Looking only at four-year GPA is clearly not the full measure of a Stanford student (I know a number of students who have invested more in extracurriculars than their school books and don’t seem all too much the worse for it), but it’s a first step and, for a subset of students (say, pre-meds or pre-law students), might capture more of the picture than for others. The report was presented to C-UAFA back in March, so I’m uncertain as to whether the “not quite ready for prime time” comment references an actual need for more time or whether some of the results are just a bit explosive. (Do legacies actually do worse than other students? Or better? Either way might fuel a debate that Stanford is uninterested in having, not to mention other debates around race or socio-economic background.) I’m hoping that someday we’ll have a chance to explore this report and learn more; in the meantime, I also hope that Stanford continues to expand these reports by looking at broader measures of student success, such as extracurricular involvement, university employment, etc.

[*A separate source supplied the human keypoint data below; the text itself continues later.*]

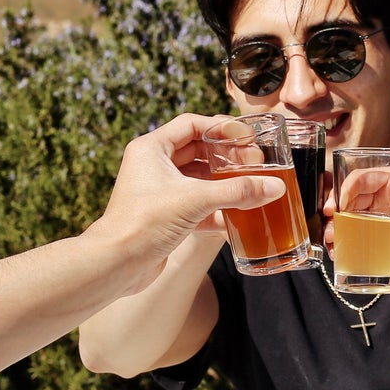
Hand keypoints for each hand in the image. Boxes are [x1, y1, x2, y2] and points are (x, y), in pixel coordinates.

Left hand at [91, 114, 281, 292]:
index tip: (246, 136)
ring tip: (251, 186)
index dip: (221, 128)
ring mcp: (159, 192)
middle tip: (254, 162)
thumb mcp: (195, 200)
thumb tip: (274, 186)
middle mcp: (154, 167)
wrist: (116, 264)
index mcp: (152, 149)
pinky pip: (198, 205)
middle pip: (198, 151)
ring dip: (224, 183)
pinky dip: (217, 208)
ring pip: (199, 180)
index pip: (191, 124)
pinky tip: (238, 215)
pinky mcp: (166, 216)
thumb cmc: (142, 223)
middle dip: (227, 157)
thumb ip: (237, 191)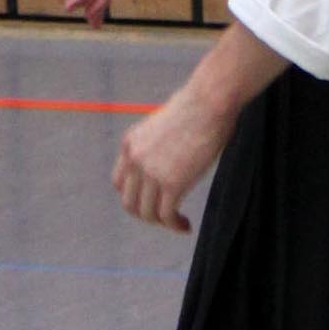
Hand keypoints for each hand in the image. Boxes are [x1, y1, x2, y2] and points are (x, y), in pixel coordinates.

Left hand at [113, 78, 234, 232]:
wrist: (209, 103)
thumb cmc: (197, 108)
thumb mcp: (164, 126)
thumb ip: (159, 146)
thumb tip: (171, 160)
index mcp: (130, 143)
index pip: (120, 182)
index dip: (135, 196)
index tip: (153, 200)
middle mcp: (135, 159)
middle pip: (129, 202)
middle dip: (146, 214)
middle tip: (165, 216)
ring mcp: (151, 172)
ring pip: (147, 213)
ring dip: (162, 223)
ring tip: (179, 224)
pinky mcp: (172, 183)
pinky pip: (166, 215)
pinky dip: (175, 225)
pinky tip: (185, 226)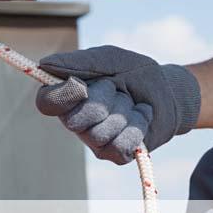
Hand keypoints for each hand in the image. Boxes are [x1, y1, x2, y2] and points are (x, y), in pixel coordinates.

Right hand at [35, 46, 200, 163]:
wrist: (168, 89)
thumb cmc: (132, 72)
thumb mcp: (108, 59)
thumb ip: (77, 61)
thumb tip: (44, 65)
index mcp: (67, 95)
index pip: (45, 103)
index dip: (62, 96)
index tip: (81, 84)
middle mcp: (75, 120)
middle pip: (74, 122)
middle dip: (102, 100)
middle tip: (116, 88)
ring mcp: (94, 140)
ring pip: (99, 135)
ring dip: (123, 112)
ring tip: (129, 102)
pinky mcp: (116, 154)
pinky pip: (120, 147)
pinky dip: (137, 126)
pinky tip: (140, 116)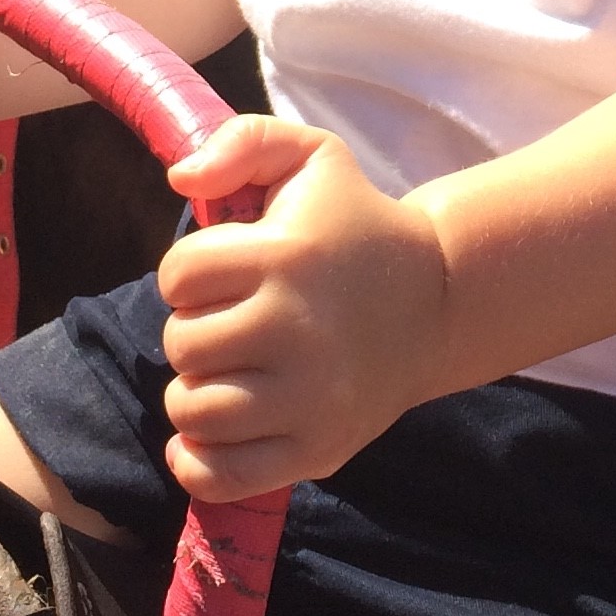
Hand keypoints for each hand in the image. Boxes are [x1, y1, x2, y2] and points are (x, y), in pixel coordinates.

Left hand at [155, 117, 448, 500]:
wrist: (436, 301)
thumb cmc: (355, 225)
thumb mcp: (311, 155)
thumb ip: (241, 141)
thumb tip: (180, 177)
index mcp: (285, 257)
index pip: (179, 276)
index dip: (191, 272)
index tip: (226, 273)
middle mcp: (295, 329)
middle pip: (182, 345)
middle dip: (197, 330)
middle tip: (235, 323)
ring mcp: (309, 397)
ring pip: (194, 409)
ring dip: (197, 392)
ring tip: (229, 373)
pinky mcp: (318, 448)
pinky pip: (222, 474)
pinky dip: (198, 462)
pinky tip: (210, 434)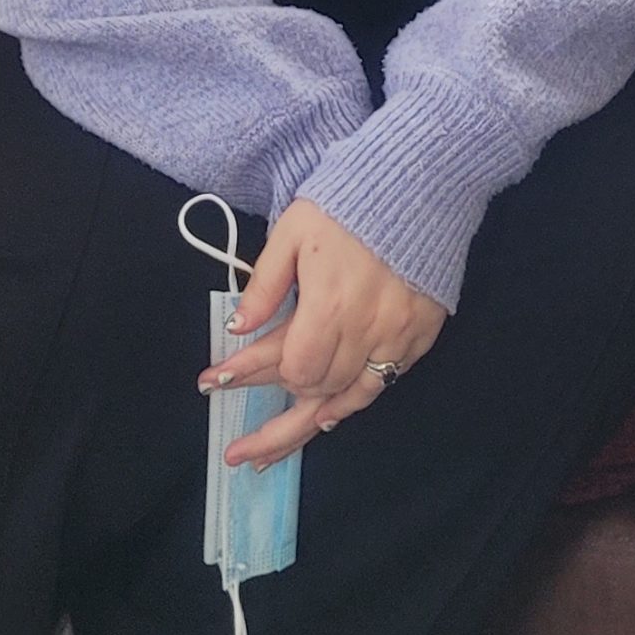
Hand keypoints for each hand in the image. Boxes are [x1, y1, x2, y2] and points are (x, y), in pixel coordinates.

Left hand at [199, 199, 444, 465]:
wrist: (423, 182)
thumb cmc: (349, 202)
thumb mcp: (294, 230)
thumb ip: (266, 284)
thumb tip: (237, 328)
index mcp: (330, 303)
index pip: (290, 365)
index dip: (250, 377)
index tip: (211, 385)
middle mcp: (367, 329)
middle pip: (315, 389)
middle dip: (272, 416)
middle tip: (238, 451)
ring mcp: (399, 336)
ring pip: (348, 396)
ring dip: (307, 421)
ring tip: (269, 452)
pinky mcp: (422, 333)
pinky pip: (384, 384)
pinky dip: (352, 403)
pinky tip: (327, 417)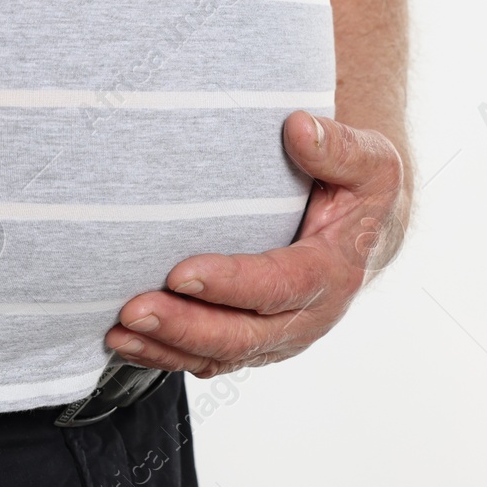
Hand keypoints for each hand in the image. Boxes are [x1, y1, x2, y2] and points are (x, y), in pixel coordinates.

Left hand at [104, 110, 408, 377]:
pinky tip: (124, 341)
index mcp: (331, 275)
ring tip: (118, 331)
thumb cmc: (356, 191)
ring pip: (218, 357)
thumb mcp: (368, 164)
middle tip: (133, 310)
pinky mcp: (249, 343)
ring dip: (165, 347)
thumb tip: (297, 126)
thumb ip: (338, 147)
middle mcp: (305, 318)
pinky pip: (205, 360)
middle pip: (241, 336)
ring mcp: (275, 337)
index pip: (278, 285)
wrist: (358, 232)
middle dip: (184, 326)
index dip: (230, 283)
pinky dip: (163, 355)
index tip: (180, 273)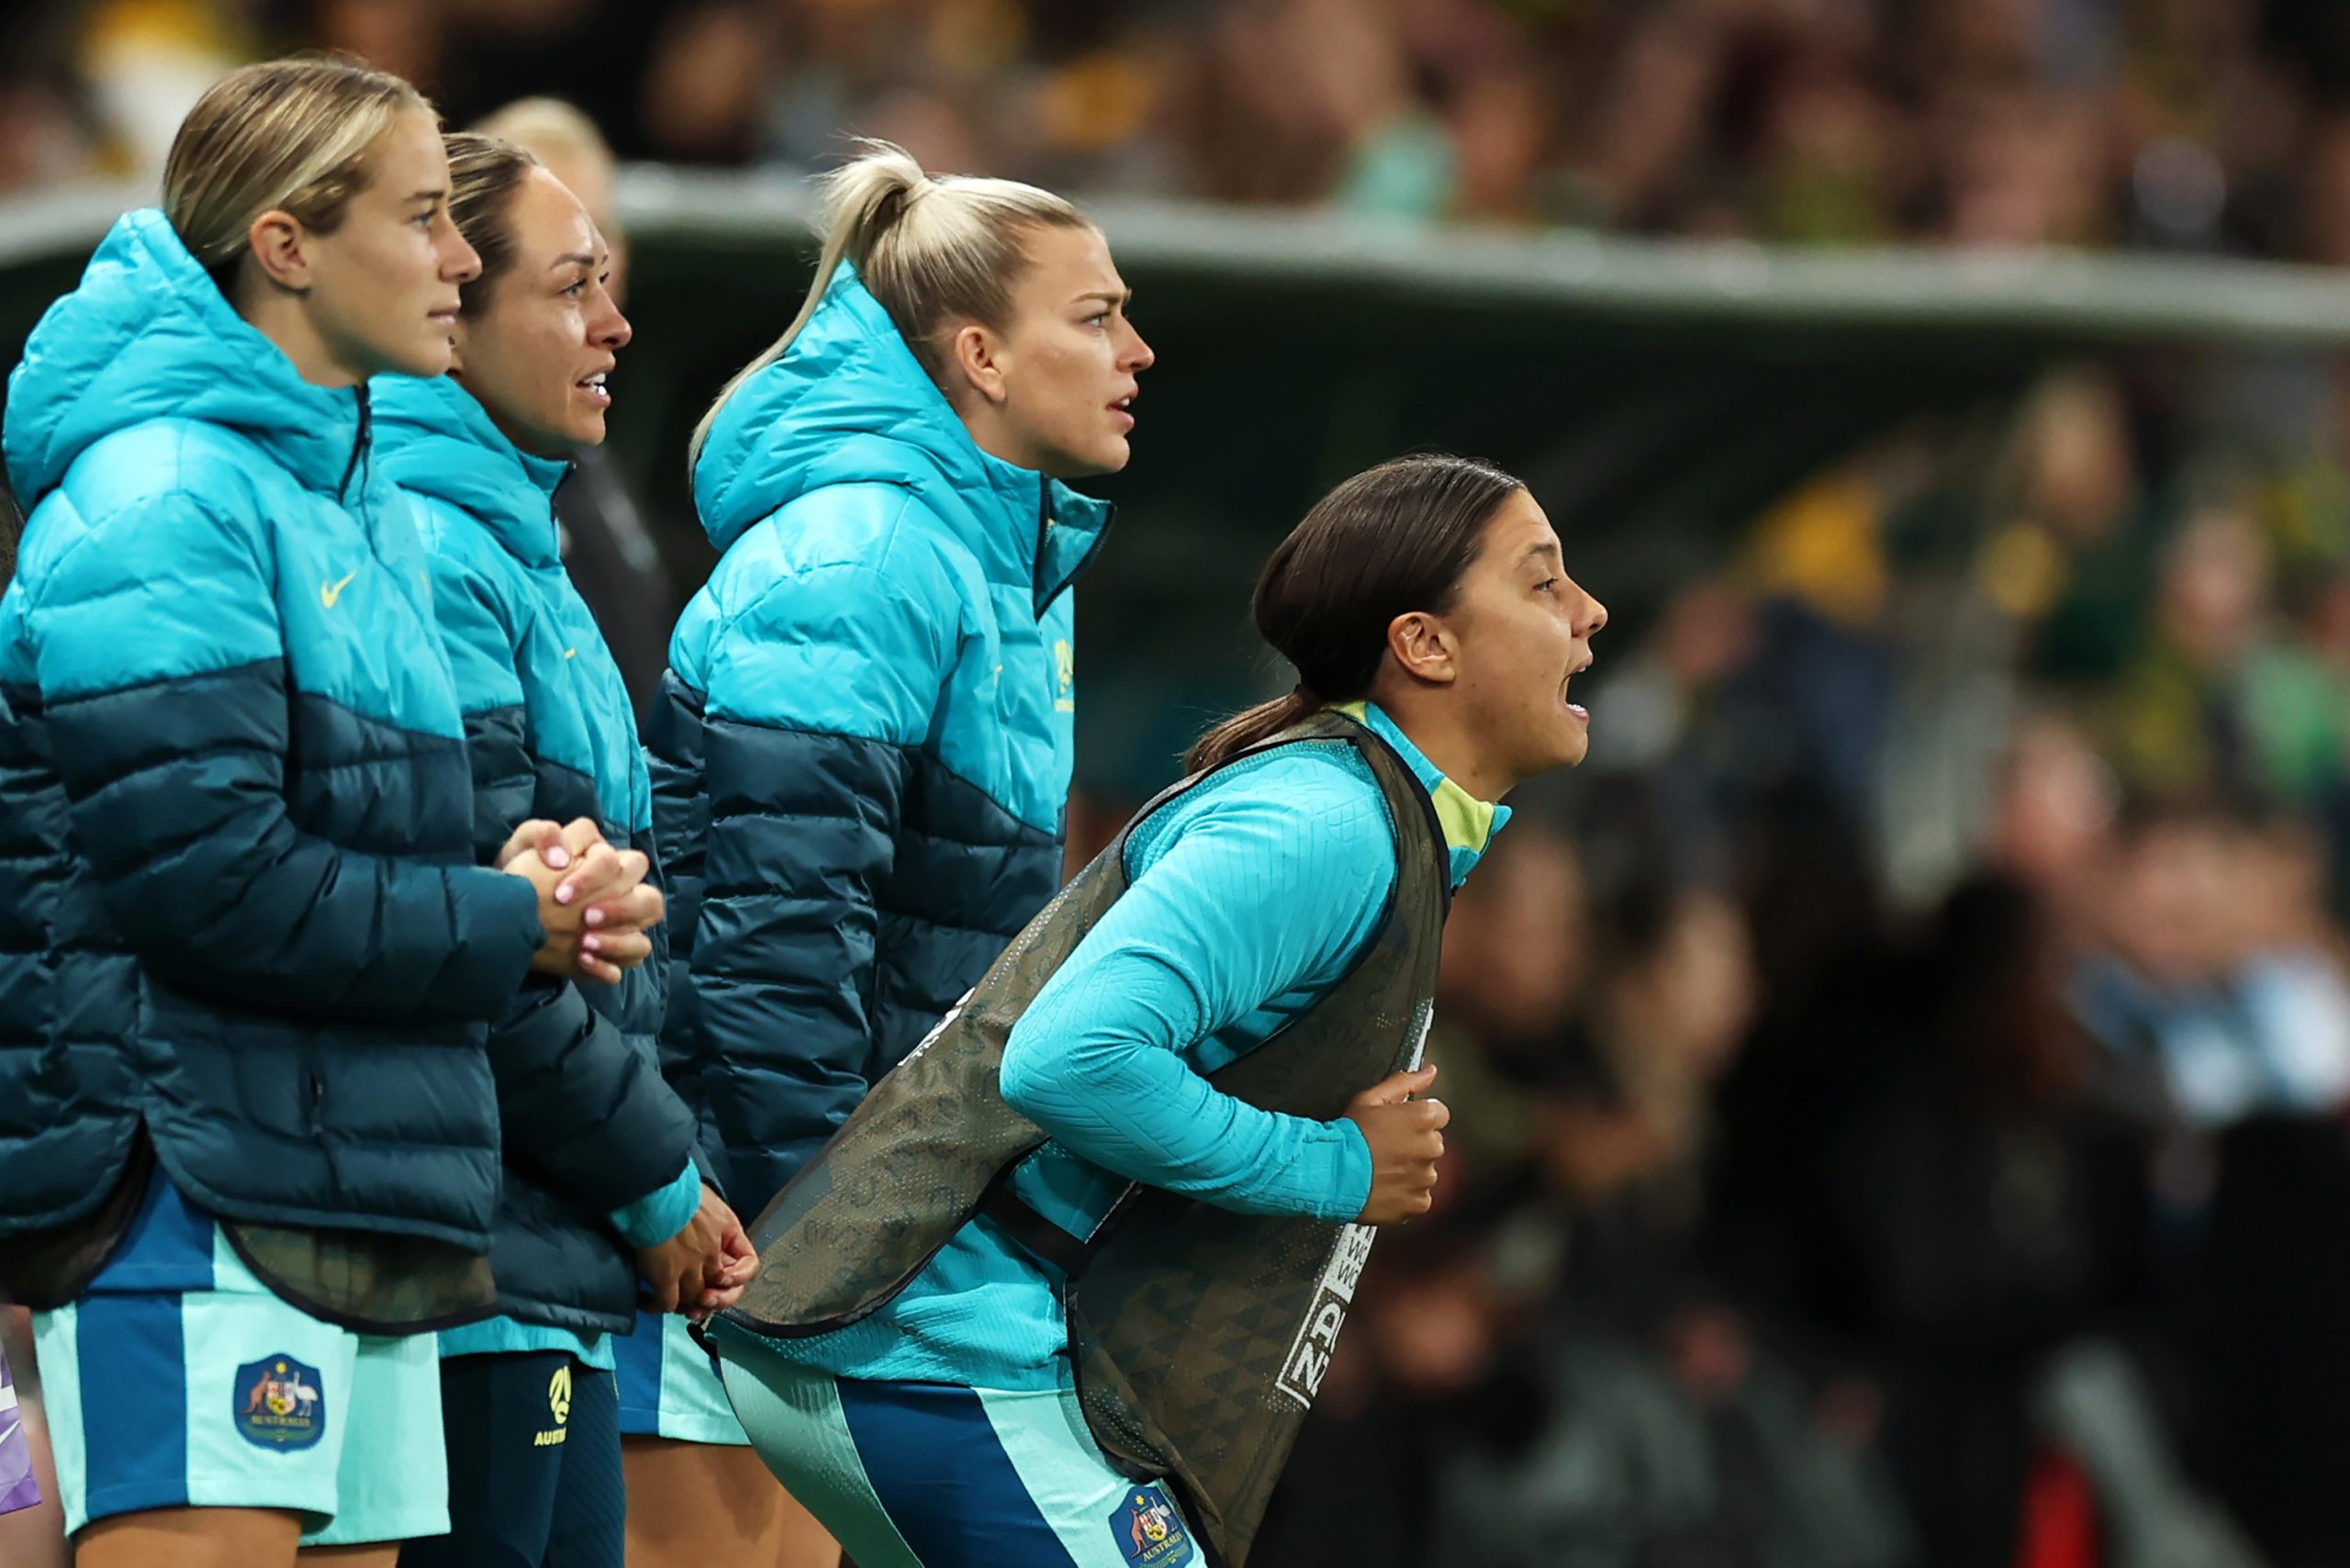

The other major discussion from the report are about the pilot alumni interview program and about the role of the committee itself. The alumni program is an effort to offer interviews as part of the admissions process, given by trained alumni to all prospective students within easy travel distance. As a pilot, it’s currently only offered in certain metropolitan areas, but a nationwide rollout is being considered. Personally, I’m very opposed to alumni interviews. Admissions is already a subjective process, but including comparatively untrained alumni perspectives in the process seems to be a step backward. Part of the goal is to improve the yield of admitted students, which is admirable, but I’d hate to lose a qualified student to an unpleasant alumni.
Finally, Stanford continues to struggle with regional diversity somewhat. Gasp South Dakota was not represented in the class of 2014, but more disturbingly, the South, which has 30 percent of the US population, had only 14 percent of the slots in the 2014 Stanford class. If we exclude Texas and Florida, I have a feeling that the percentage would be even more strongly out of whack. I have no doubt that Stanford has made efforts to recruit there and in other underrepresented areas (Great Plains, Midwest), but it’s sad to see such a small contingent nonetheless.
Finally, I just want to give a shout out to Rex Jamison, the Academic Secretary of the University (and minutes-taker) for a few moments of enjoyable levity, including the remark (in reference to the new Chair, Stanford Medical School professor David Spiegel) “[t]he Senate adjourned the first meeting presided by a psychiatrist, at 4:50 PM.”